Text section -

★ ★ ★ ★ ★

Is it fair to say that Stan consists of a 'library of validated inference algorithms'


#1

Specifically I’m wondering about the use of ‘validated’. Also if anyone has time I’m curious how someone determines whether they are using a ‘valid’ R package generally?

Sorry about the general terms here.


#2

It is perhaps fair to say that Stan consists of a library of validated inference algorithms and ADVI. If you search the discourse forums for the name Cook, you will find a few threads about how we go about validating MCMC (although the technique is being rebranded SBAC or something and there were some mistakes in the original paper about it).

The L-BFGS-B, Newton, etc. optimization algorithms are self-validating in a manner of speaking, in the sense that you can check that the gradient is sufficiently close to zero at the optimum. But all those optimization algorithms can give you is a local optimum and curvature at the local optimum, which are not generally sufficient to do statistical inference with.

A couple of people are working on diagnostics for ADVI, but I think it will always be the case that you don’t know how close the variational approximation is to the posterior distribution unless you have already obtained a bunch of draws from the posterior distribution using NUTS (and in that situation why would you bother approximating). And it seems to be the case that if you take the ADVI draws and apply the technique formerly known as Cook-Gelman-Rubin, it will get flagged as invalid.


#4

Oh, it’s going to better than this.


#5

Not validated in the code validated sense. We do a lot of testing, but your inference is also going to depend on your data and model. Just using Stan (or even RStanArm) isn’t enough to make sure things work.

We do try to set things up so you get diagnostic error messages when things go wrong we can detect (which is most of the time—we can detect most problems).

★ ★ ★ ★ ★

Rows from a data source -

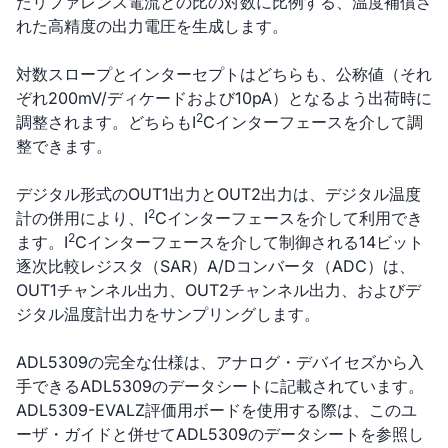
たリファレンス電流との比の対数に比例する、温度補償さ
れた高精度の出力電圧を生成します。
対数スロープとインターセプトはどちらも、公称値（それ
ぞれ200mV/ディケードおよび10pA）となるよう出荷時に
2
調整されます。どちらもI
Cインターフェースを介して調
整できます。
デジタル形式のOUT1出力とOUT2出力は、デジタル温度
2
計の併用により、I
Cインターフェースを介して利用でき
2
ます。I
Cインターフェースを介して制御される14ビット
逐次比較レジスタ（SAR）A/Dコンバータ（ADC）は、
OUT1チャンネル出力、OUT2チャンネル出力、およびデ
ジタル温度計出力をサンプリングします。
ADL5309の完全な仕様は、アナログ・デバイセズから入
手できるADL5309のデータシートに記載されています。
ADL5309-EVALZ評価用ボードを使用する際は、このユ
ーザ・ガイドと併せてADL5309のデータシートを参照し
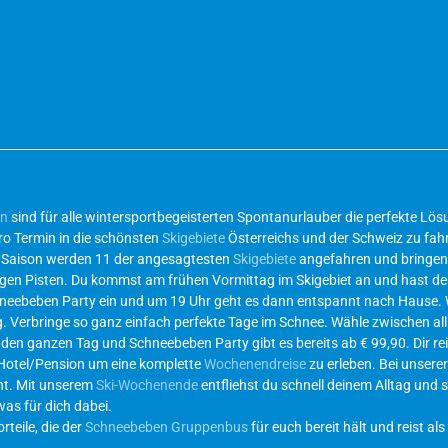
en
sind für alle wintersportbegeisterten Spontanurlauber die perfekte L
ro Termin in die schönsten
Skigebiete
Österreichs und der Schweiz zu fahr
r Saison werden 11 der angesagtesten
Skigebiete
angefahren und bringen 
ichtigen Pisten. Du kommst am frühen Vormittag im Skigebiet an und hast d
hneebeben Party ein und um 19 Uhr geht es dann entspannt nach Hause.
g. Verbringe so ganz einfach perfekte Tage im Schnee. Wähle zwischen al
 den ganzen Tag und Schneebeben Party gibt es bereits ab € 99,90. Dir re
 Hotel/Pension um eine komplette
Wochenendreise
zu erleben. Bei unsere
eht. Mit unserem
Ski-Wochenende
entfliehst du schnell deinem Alltag und s
was für dich dabei.
teile, die der
Schneebeben Gruppenbus
für euch bereit hält und reist als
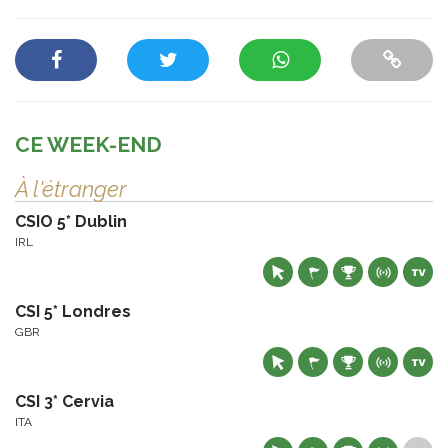
CE WEEK-END
À l'étranger
CSIO 5* Dublin
IRL
CSI 5* Londres
GBR
CSI 3* Cervia
ITA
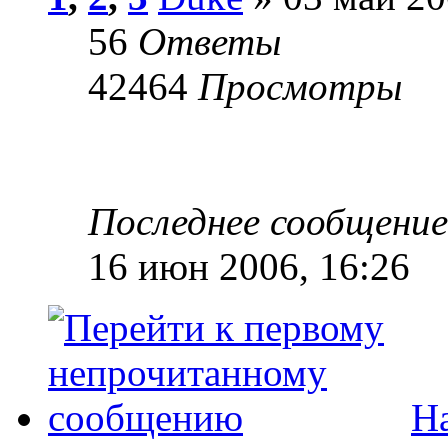
56
Ответы
42464
Просмотры
Последнее сообщени
16 июн 2006, 16:26
На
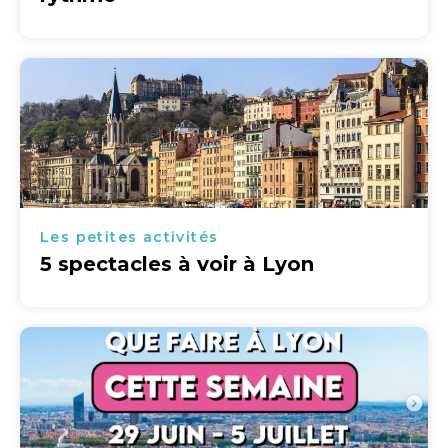
Les petites activités
5 spectacles à voir à Lyon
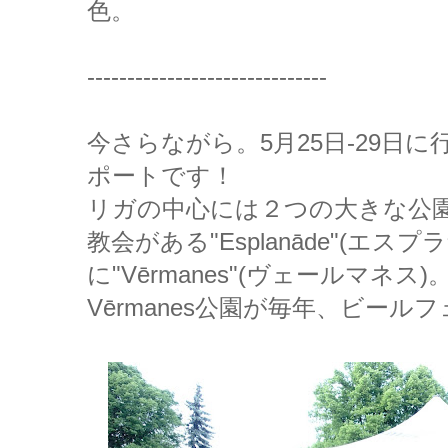
色。
------------------------------
今さらながら。5月25日-29日
ポートです！
リガの中心には２つの大きな公
教会がある"Esplanāde"(エス
に"
Vērmanes"(ヴェールマネス)
Vērmanes公園が毎年、ビー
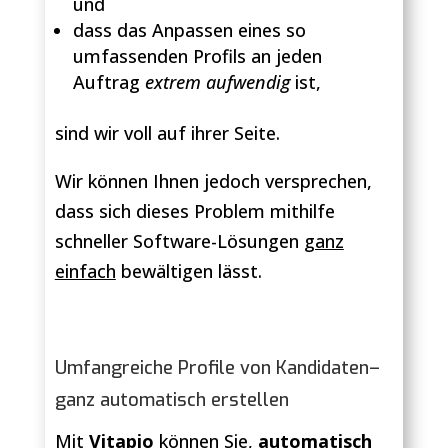
und
dass das Anpassen eines so
umfassenden Profils an jeden
Auftrag
extrem aufwendig
ist,
sind wir voll auf ihrer Seite.
Wir können Ihnen jedoch versprechen,
dass sich dieses Problem mithilfe
schneller Software-Lösungen
ganz
einfach
bewältigen lässt.
Umfangreiche Profile von Kandidaten–
ganz automatisch erstellen
Mit
Vitapio
können Sie,
automatisch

★ ★ ★ ★ ★

Assigned task 1 - Which post numbers appear in the Stan validation thread?
Assigned task 2 - Could you print the passage of the Stan validation thread between "Sorry about the" and "statistical inference with.", inclusive?

Answer area 1 - #1, #2, #4, #5

Answer area 2 -
Sorry about the general terms here.


#2

It is perhaps fair to say that Stan consists of a library of validated inference algorithms and ADVI. If you search the discourse forums for the name Cook, you will find a few threads about how we go about validating MCMC (although the technique is being rebranded SBAC or something and there were some mistakes in the original paper about it).

The L-BFGS-B, Newton, etc. optimization algorithms are self-validating in a manner of speaking, in the sense that you can check that the gradient is sufficiently close to zero at the optimum. But all those optimization algorithms can give you is a local optimum and curvature at the local optimum, which are not generally sufficient to do statistical inference with.